Modern Woordenboek

Jozef Verschueren (1930)

Gepubliceerd op 04-02-2020

Rotterdam

betekenis & definitie

(rottər'dam) [dam aan de Rotte] stad in Zuidholland 15.797 ha. Eerste zeehaven van Nederland : naar zijn, ook Fig. [→ rot III + dam] dood zijn.

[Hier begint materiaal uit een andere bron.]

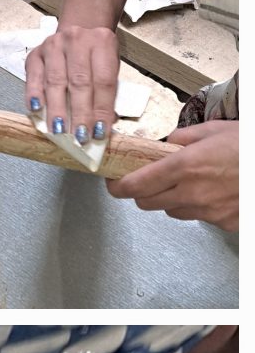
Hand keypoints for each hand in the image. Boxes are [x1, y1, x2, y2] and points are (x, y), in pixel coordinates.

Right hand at [25, 24, 119, 142]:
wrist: (77, 34)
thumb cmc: (92, 57)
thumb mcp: (108, 68)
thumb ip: (105, 95)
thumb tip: (102, 126)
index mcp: (102, 42)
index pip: (104, 81)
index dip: (102, 109)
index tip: (99, 132)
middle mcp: (77, 40)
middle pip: (79, 82)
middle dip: (80, 113)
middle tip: (79, 137)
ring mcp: (54, 46)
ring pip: (55, 82)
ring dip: (57, 110)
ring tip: (59, 131)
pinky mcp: (35, 55)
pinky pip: (33, 79)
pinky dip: (34, 95)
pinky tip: (37, 110)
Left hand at [105, 120, 238, 231]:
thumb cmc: (251, 146)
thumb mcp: (218, 129)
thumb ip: (184, 138)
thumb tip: (165, 145)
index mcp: (186, 166)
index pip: (134, 185)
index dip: (117, 186)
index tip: (112, 183)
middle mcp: (191, 192)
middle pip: (145, 203)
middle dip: (142, 192)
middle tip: (149, 179)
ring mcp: (206, 211)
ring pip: (170, 211)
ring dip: (171, 199)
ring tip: (191, 181)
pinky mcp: (221, 222)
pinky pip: (196, 217)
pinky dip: (197, 206)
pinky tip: (213, 191)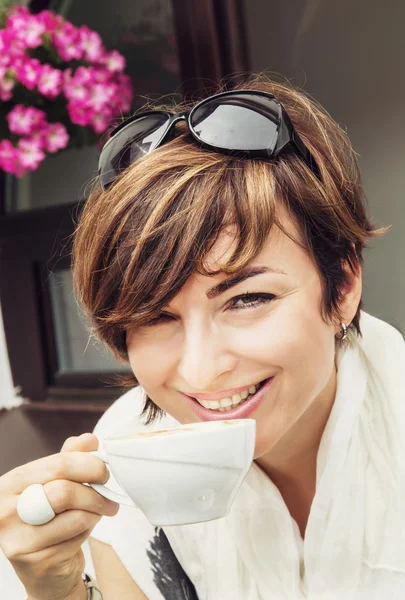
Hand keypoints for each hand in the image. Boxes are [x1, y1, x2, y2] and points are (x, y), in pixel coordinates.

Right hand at [0, 433, 118, 599]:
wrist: (45, 569)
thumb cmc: (49, 518)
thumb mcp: (55, 482)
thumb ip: (70, 458)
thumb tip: (89, 440)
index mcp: (10, 484)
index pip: (57, 465)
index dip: (88, 464)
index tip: (103, 469)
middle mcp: (6, 512)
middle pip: (65, 490)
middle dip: (96, 491)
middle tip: (109, 495)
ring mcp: (18, 540)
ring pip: (76, 515)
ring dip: (95, 512)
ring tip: (97, 512)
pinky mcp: (36, 562)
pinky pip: (77, 537)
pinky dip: (89, 530)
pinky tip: (83, 530)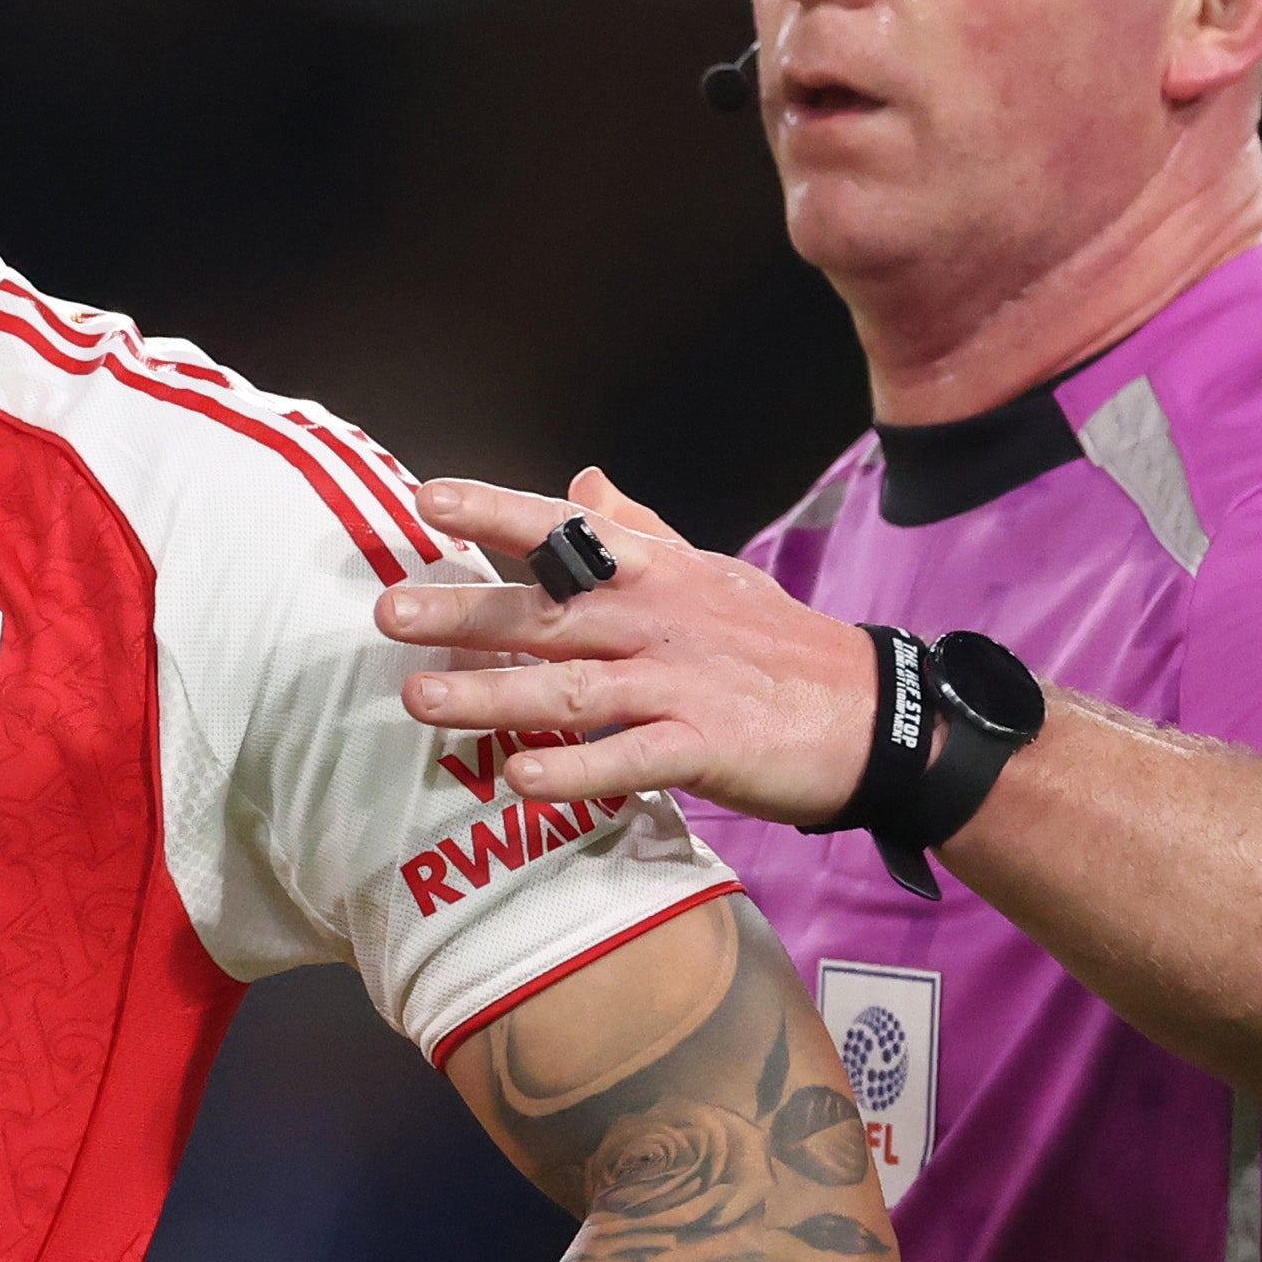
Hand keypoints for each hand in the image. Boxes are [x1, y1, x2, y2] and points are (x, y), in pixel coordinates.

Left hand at [381, 471, 885, 825]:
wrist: (872, 715)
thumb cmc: (779, 647)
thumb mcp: (711, 573)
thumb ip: (640, 530)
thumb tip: (580, 481)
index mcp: (660, 573)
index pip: (568, 532)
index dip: (497, 513)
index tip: (427, 500)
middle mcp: (661, 620)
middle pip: (550, 611)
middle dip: (466, 610)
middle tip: (389, 611)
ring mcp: (681, 684)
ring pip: (571, 688)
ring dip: (493, 695)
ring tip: (418, 699)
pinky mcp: (705, 747)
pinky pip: (628, 760)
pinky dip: (575, 769)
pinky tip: (519, 779)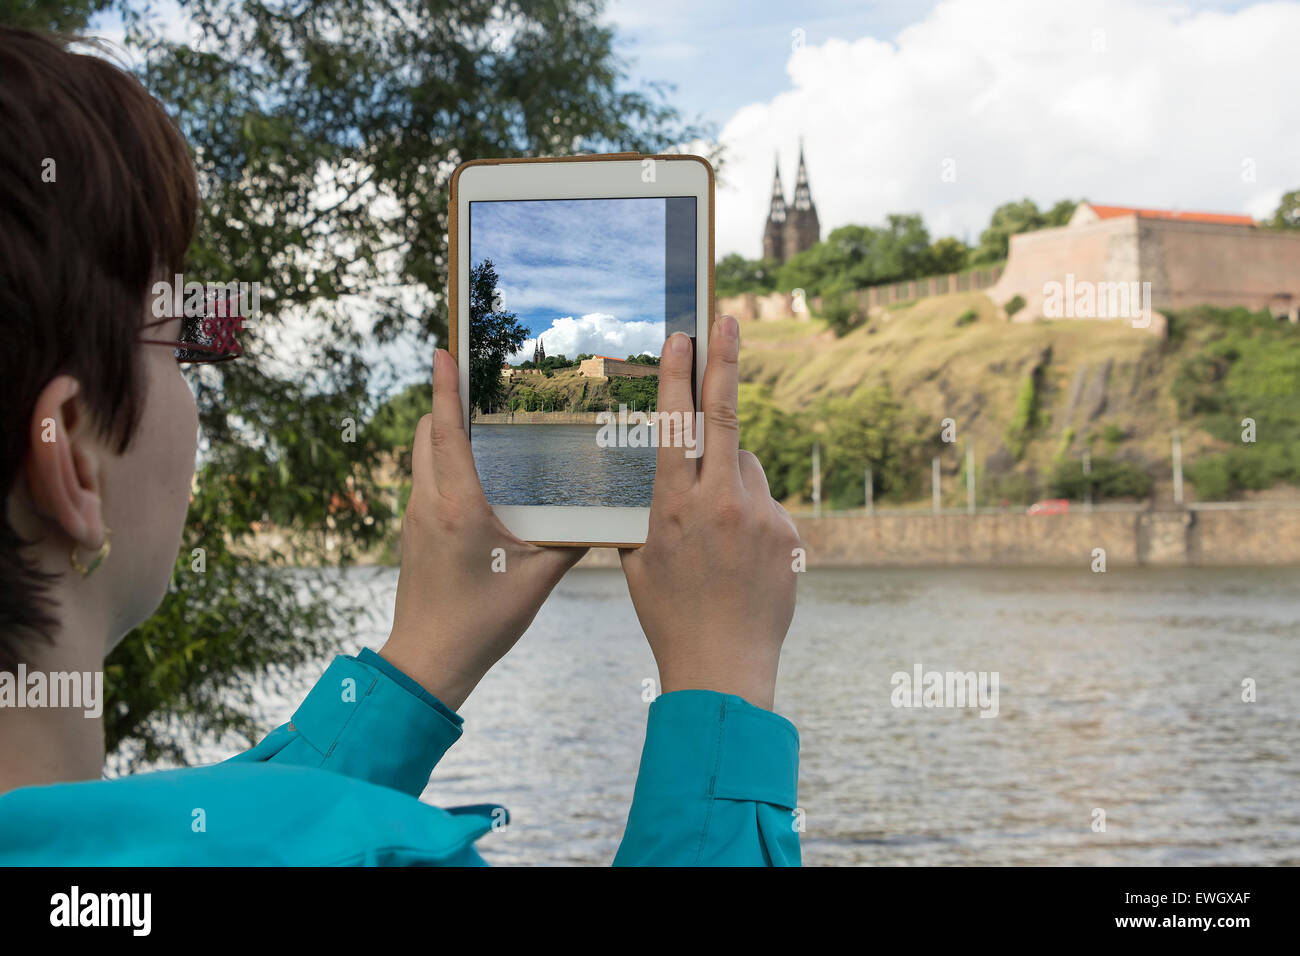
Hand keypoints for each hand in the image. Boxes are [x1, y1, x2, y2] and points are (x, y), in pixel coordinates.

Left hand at [379, 348, 585, 709]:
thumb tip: (604, 515)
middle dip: (443, 403)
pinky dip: (443, 463)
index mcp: (457, 506)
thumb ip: (570, 543)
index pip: (445, 431)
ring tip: (476, 420)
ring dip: (441, 434)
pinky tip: (474, 476)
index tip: (443, 351)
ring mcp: (414, 519)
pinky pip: (425, 483)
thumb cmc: (481, 623)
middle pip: (425, 435)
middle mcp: (428, 504)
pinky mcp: (413, 535)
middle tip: (473, 380)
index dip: (444, 388)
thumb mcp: (537, 580)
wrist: (428, 662)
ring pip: (421, 458)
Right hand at [619, 316, 800, 710]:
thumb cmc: (668, 613)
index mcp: (672, 506)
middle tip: (728, 320)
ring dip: (733, 477)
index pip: (675, 425)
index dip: (678, 376)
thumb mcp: (639, 557)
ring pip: (747, 465)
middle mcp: (718, 502)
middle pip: (726, 415)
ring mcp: (759, 516)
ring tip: (719, 534)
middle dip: (725, 361)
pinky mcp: (789, 534)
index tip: (683, 337)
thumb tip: (670, 474)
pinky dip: (754, 515)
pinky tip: (742, 558)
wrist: (723, 665)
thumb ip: (654, 509)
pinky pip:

1. Bevolking. 617.000 inw. Spotn. : kielschieters. rotjeknor.
2. Nijverheid. Voedings- en genotmiddelenbedrijven, scheepsbouw, kledingindustrie, metaalnijverheid, bouwbedrijf, houten meubelindustrie, boekindustrie, chemische industrie, textielnijverheid, papiernijverheid, leder- en schoenindustrie, aardewerk- en glasfabrikage, kunstnijverheid.
3, Bezienswaardigheden. Weinig monumentale gebouwen : St.-Laurenskerk (omstr. 1450), Delftse Poort (1766), verder Museum Boymans, Museum van Oudheden. Museum van Land- en Volkenkunde, Maritiem Museum, Witte Huis. Monument voor Caland (ontwerper van de tegenwoordige waterweg). Maas-bruggen, nieuw Stadhuis.
4. Beroemde mannen. ERASMUS, DE HOOCH, C. TROMP, VAN HOGENDORP, FRUIN, VAN ’T HOF.
5. Geschiedenis, Rotterdam, voor het eerst op het einde van de XIIIde eeuw genoemd, werd 1340 tot stad verheven en overvleugelde weldra haar mededingster Schiedam. In 1572 werd het door de Spanjaarden geplunderd en hetzelfde jaar nog door de watergeuzen in bezit genomen. Vooral na de oprichting van de Nederlandse Oostindische en Westindische Kompagnieën in de XVIIde eeuw, kreeg de handel er grote betekenis. Doch zijn bloei dagtekent van na 1870, toen de Nieuwe Waterweg (CALAND) werd geopend naar Hoek van Holland, dat sedert 1914 bij de stad is ingelijfd. In het begin van de Tweede Wereldoorlog 1940 werd het door de Duitsers geweldig gebombardeerd. De stad werd 1941 vergroot met de vroeger zelfstandige gemeente Hillegersberg en gedeelten van IJselmonde, Ketel en Spaland, Overschie en Schiebroek. Datzelfde jaar werd de Maas-tunnel geopend. Rotterdam heeft als vlieghaven Waalhaven.